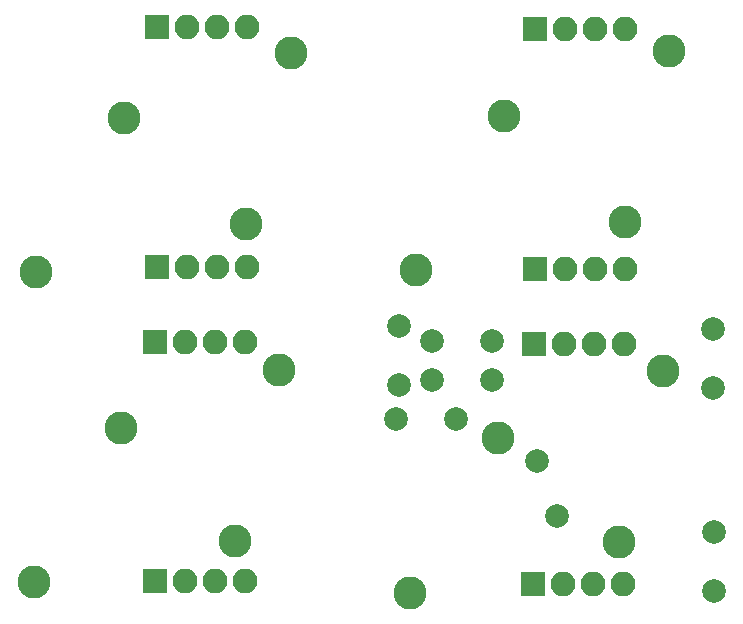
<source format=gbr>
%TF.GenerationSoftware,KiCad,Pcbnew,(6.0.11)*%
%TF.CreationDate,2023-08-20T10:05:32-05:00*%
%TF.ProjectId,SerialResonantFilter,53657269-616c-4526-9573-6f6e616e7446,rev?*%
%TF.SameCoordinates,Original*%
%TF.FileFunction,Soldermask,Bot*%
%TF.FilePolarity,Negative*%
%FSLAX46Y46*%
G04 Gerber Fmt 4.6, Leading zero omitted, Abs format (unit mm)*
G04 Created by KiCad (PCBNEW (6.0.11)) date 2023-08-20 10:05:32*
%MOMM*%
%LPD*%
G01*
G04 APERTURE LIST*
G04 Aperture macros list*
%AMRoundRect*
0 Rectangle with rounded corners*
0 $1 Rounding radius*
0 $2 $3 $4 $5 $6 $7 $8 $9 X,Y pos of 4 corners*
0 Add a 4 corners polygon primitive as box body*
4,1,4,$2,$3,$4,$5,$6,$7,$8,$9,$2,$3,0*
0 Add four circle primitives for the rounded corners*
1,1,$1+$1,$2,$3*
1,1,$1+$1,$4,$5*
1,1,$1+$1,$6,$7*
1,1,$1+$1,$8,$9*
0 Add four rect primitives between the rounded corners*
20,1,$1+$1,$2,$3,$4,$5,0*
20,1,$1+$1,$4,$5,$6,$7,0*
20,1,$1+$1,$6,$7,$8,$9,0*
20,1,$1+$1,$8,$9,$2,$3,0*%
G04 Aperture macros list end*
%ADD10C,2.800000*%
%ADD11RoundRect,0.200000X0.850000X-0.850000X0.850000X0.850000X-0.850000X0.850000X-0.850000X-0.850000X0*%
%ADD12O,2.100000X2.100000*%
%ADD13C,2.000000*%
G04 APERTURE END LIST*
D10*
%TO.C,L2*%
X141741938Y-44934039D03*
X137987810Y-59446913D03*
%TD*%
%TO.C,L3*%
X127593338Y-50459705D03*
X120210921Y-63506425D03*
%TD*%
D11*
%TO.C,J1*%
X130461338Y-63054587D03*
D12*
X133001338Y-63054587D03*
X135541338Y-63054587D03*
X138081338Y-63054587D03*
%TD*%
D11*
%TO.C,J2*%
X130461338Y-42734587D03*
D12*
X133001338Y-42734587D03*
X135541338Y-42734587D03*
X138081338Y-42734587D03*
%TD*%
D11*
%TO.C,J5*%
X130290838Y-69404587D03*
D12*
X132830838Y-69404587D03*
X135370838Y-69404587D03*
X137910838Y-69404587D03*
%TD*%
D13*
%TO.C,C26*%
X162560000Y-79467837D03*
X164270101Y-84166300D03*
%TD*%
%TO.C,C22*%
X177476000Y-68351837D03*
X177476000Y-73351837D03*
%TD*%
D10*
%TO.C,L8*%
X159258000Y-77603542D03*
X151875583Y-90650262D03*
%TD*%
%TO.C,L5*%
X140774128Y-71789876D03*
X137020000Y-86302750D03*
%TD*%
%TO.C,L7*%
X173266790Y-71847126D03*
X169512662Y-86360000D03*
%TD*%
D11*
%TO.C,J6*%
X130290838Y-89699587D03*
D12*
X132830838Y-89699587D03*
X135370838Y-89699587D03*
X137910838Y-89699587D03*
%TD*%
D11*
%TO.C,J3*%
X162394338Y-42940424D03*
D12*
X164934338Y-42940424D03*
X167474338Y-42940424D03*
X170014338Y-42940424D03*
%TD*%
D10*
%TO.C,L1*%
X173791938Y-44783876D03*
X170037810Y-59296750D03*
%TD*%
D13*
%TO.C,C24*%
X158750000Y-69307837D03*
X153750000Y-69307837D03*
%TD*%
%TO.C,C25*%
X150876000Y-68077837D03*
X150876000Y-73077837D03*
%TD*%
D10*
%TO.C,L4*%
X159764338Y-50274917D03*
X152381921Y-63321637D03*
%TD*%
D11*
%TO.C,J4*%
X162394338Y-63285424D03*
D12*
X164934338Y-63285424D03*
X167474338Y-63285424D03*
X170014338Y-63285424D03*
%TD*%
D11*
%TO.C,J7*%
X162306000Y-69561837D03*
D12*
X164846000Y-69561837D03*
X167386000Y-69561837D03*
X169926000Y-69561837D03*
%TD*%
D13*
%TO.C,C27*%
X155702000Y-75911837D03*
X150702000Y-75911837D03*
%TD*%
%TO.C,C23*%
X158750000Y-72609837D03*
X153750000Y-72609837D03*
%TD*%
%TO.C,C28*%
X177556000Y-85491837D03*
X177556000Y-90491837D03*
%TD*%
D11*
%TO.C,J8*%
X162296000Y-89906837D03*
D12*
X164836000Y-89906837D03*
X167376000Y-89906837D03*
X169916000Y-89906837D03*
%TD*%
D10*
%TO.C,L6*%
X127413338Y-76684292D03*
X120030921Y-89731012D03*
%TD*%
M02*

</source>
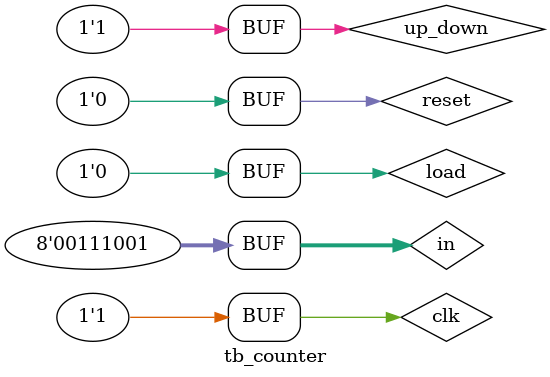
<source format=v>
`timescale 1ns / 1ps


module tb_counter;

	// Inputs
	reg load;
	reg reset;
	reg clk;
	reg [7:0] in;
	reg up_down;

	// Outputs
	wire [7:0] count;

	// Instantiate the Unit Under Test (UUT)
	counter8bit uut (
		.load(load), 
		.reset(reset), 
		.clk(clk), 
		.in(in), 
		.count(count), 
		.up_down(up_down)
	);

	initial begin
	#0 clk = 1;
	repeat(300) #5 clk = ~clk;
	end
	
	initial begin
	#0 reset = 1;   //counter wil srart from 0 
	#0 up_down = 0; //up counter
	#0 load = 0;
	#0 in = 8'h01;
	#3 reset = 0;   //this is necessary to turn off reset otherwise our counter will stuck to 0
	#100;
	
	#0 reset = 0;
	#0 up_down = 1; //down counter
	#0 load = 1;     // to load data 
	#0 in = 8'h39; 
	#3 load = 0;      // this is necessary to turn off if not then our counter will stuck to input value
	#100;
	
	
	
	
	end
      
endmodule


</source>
---
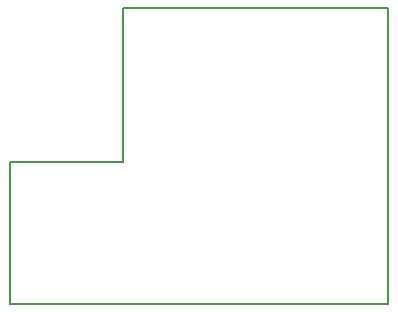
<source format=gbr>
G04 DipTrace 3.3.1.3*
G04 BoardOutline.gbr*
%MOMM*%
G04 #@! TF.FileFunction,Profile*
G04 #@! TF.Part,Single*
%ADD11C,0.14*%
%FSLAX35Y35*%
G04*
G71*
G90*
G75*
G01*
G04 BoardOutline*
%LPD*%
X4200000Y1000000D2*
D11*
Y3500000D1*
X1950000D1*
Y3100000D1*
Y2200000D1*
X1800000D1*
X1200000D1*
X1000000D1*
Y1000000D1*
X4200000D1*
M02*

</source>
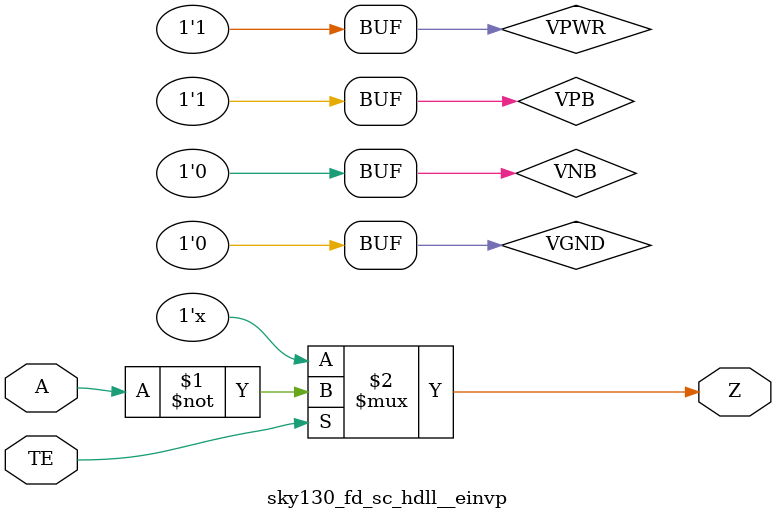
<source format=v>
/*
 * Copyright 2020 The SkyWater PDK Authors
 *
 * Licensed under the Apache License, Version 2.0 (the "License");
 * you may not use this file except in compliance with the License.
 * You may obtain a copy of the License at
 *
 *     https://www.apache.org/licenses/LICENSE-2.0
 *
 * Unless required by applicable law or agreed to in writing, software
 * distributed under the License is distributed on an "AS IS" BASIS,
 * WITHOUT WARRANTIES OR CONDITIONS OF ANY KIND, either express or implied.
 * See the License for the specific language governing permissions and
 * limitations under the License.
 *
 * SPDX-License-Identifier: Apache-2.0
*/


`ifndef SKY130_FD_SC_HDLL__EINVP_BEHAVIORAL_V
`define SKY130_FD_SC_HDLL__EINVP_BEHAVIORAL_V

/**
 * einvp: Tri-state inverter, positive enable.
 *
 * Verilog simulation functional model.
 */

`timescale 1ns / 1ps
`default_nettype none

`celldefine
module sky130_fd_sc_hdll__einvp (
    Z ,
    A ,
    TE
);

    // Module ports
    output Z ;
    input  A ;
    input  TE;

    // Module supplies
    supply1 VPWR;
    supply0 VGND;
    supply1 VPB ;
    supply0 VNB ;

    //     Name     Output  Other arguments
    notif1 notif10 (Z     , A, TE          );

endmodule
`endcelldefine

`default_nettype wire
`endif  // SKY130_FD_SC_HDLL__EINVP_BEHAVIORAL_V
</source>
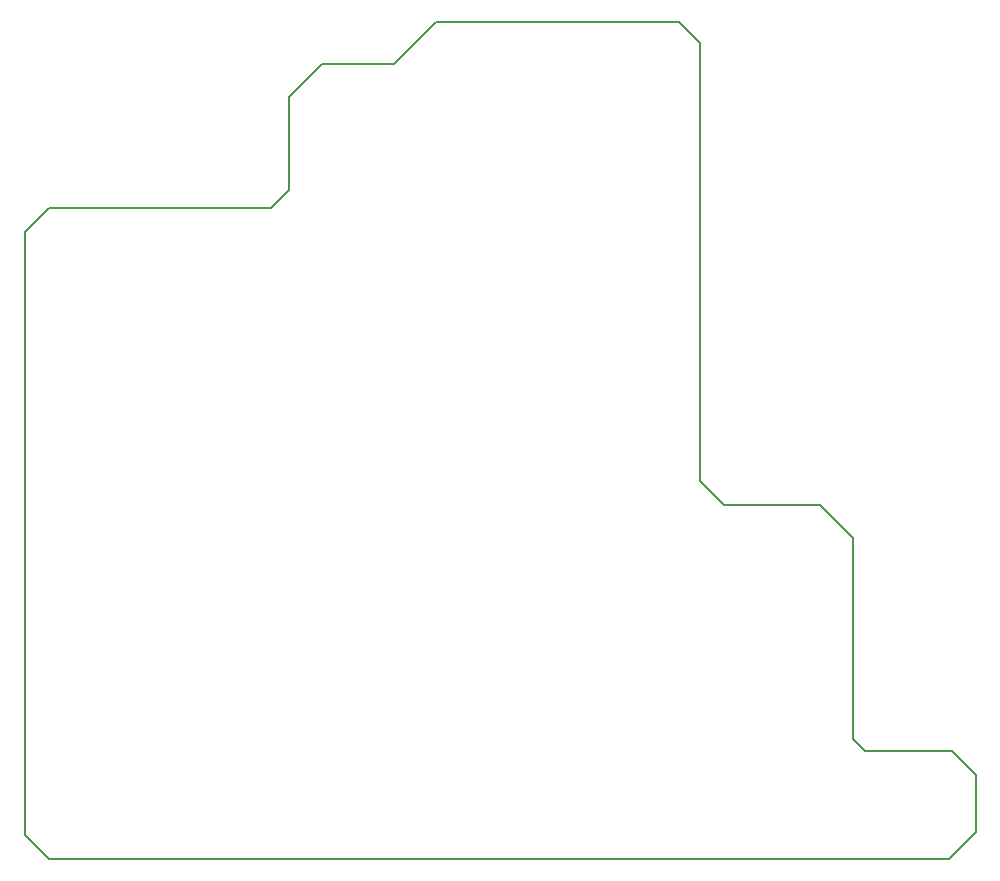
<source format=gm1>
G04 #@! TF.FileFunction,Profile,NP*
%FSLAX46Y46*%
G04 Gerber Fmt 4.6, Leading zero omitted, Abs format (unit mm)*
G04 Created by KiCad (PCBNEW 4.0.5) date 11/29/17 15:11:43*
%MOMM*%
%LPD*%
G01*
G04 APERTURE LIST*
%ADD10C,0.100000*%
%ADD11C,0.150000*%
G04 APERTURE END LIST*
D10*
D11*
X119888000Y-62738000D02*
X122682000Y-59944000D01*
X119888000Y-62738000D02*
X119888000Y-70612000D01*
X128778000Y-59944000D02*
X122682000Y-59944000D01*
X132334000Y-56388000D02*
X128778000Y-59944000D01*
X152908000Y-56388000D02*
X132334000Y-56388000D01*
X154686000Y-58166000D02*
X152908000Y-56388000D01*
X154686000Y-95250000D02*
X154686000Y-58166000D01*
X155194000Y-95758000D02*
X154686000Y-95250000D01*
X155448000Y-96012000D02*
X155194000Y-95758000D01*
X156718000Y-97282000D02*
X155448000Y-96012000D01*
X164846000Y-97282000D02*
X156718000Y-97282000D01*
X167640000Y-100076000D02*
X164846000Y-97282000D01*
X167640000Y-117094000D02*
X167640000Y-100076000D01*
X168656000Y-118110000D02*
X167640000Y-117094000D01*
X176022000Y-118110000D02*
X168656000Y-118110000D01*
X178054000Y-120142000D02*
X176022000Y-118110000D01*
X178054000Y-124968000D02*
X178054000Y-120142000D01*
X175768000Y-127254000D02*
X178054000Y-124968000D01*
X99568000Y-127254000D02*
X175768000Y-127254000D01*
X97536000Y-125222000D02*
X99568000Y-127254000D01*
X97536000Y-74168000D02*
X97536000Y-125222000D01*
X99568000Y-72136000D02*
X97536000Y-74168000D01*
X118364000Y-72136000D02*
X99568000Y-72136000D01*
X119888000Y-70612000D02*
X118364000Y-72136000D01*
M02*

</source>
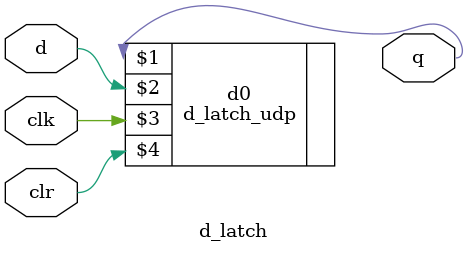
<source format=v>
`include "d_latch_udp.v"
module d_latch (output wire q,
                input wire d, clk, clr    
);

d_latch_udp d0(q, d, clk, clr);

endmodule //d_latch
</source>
--
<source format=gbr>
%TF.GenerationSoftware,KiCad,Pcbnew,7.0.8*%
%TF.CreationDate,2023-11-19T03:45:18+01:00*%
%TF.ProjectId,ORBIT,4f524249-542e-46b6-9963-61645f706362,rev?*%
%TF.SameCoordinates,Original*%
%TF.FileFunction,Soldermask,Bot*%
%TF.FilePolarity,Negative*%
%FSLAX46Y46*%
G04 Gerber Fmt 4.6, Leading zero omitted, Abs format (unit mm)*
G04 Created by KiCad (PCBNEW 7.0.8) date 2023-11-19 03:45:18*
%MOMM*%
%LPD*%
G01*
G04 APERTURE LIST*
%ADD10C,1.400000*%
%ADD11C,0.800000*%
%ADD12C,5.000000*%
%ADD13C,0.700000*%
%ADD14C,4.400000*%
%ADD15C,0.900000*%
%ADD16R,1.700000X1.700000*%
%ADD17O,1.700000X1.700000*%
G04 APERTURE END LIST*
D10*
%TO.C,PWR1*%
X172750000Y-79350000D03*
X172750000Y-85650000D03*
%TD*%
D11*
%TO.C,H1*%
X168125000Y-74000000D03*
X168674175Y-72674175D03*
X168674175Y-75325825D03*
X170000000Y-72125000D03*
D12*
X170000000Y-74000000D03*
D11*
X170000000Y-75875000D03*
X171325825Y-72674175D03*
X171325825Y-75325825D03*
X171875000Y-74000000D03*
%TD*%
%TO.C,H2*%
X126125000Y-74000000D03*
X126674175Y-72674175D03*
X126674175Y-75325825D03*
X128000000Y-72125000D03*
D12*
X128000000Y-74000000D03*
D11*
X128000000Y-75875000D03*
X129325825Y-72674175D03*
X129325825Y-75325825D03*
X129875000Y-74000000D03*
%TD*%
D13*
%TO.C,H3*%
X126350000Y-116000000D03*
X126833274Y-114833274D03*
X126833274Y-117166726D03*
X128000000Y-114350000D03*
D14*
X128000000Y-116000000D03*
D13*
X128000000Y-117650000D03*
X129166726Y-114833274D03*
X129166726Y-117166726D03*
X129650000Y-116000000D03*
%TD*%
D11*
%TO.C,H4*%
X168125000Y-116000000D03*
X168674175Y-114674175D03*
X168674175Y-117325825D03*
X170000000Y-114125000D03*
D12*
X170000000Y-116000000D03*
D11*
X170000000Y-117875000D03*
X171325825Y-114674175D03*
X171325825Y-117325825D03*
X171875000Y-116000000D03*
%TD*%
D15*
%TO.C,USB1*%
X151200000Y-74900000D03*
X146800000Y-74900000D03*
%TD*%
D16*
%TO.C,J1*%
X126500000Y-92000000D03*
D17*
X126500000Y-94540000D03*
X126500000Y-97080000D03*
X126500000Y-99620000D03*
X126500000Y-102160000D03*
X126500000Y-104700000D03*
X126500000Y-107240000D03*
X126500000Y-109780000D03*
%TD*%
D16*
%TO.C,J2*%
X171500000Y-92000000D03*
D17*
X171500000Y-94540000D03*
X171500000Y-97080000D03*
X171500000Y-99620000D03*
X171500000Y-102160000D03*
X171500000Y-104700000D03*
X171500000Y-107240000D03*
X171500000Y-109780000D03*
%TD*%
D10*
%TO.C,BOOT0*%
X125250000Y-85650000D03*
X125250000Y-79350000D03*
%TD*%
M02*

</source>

Request: Whenever a line in the material above holds the string "macros", copy that line in full.

Worked solution:
G04 Aperture macros list*
G04 Aperture macros list end*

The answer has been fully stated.